TextAnalzyer is a text analyzer tool that finds out words that are characteristic for a given input file. It is independent from any language, and even seems to work well with HTML files.

This program is only a little prototype, that shows that this technique seems to work. It’s public domain, feel free to do whatever you like with it:

Download

textanalyze.rb, Licence: Public Domain.

Example

  1. Build an index with a reasonably large amount of data, it should be much larger than the text you want to analyze. For example, I have indexed 76 of Grimm’s fairy tales with this command:
    cat *.txt | ruby ../textanalzye.rb c
    

    This creates the file wordcount.dat that contains the word count of each word.

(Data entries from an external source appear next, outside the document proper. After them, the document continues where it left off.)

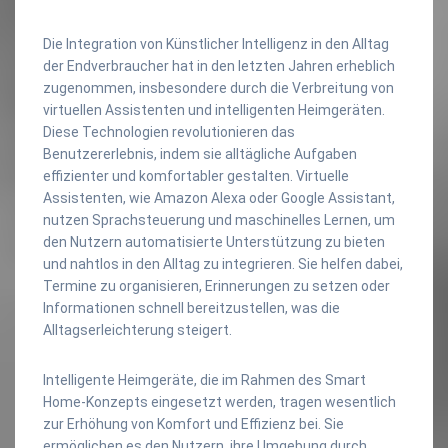
Die Integration von Künstlicher Intelligenz in den Alltag
der Endverbraucher hat in den letzten Jahren erheblich
zugenommen, insbesondere durch die Verbreitung von
virtuellen Assistenten und intelligenten Heimgeräten.
Diese Technologien revolutionieren das
Benutzererlebnis, indem sie alltägliche Aufgaben
effizienter und komfortabler gestalten. Virtuelle
Assistenten, wie Amazon Alexa oder Google Assistant,
nutzen Sprachsteuerung und maschinelles Lernen, um
den Nutzern automatisierte Unterstützung zu bieten
und nahtlos in den Alltag zu integrieren. Sie helfen dabei,
Termine zu organisieren, Erinnerungen zu setzen oder
Informationen schnell bereitzustellen, was die
Alltagserleichterung steigert.
Intelligente Heimgeräte, die im Rahmen des Smart
Home-Konzepts eingesetzt werden, tragen wesentlich
zur Erhöhung von Komfort und Effizienz bei. Sie
ermöglichen es den Nutzern, ihre Umgebung durch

  2. To find out which words are characteristic for a specific text, the previously generated reference data is used. To continue the example:
    cat LittleRedRidingHood.txt |ruby ../textanalzye.rb a
    

    This produces the output

    hood, grandma, riding, hunter, red
    

    So the above words seem to be very relevant to LittleRedRidingHood.txt when compared to all of Grimm’s tales.

Other Uses

The previous example seems a bit useless, but there certainly are a lot of useful applications. Here are some ideas:

  • Quickly find out what an unknown text is about
  • Automatically extract important words from blog entries
  • Find out what a text is about by reading just 5 words
  • Automatically create very short descriptions for a large number of documents

The currently implemented algorithm even works well with HTML files (To my own surprise. Actually, I am surprised that it works at all…)

Algorithm

The main idea is quite simple: the algorithm assumes, that important words are :

  1. Often used in the to-be-analyzed text
  2. Seldom used in other texts

For example, the second condition ensures that words like “the”, “and” etc. are not considered important.

The full algorithm to calculate the score of a word (higher==more important) is done with this formula:

tanh(curVal/curWords*200) - 5*tanh((allVal-curVal)/(allWords-curWords)*200)

The variables:

  • curVal: How often the word to score is present in the to-be-analyzed text.
  • curWords: Total number of words in the to-be-analyzed text.
  • allVal: How often the word to score is present in the indexed dataset.
  • allWords: Total number of words of the indexed dataset.

Please don’t ask me how or why this works. I have no idea. I have invented this formula in one of the rare moments when I was enlighted for approximately 10 seconds, quickly wrote it down, and immediately forgot how it worked because my mind was overwhelmed by its beauty and simplicity… Or something like that :wink: